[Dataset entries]
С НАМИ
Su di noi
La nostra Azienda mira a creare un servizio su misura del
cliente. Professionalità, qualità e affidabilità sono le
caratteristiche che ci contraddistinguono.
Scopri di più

# [DESCRIPTION OF THE TASK]
Repeat every record, keeping each word and mark exactly as it is.

# [OUTPUT FOR THIS EXERCISE]
С НАМИ
Su di noi
La nostra Azienda mira a creare un servizio su misura del
cliente. Professionalità, qualità e affidabilità sono le
caratteristiche che ci contraddistinguono.
Scopri di più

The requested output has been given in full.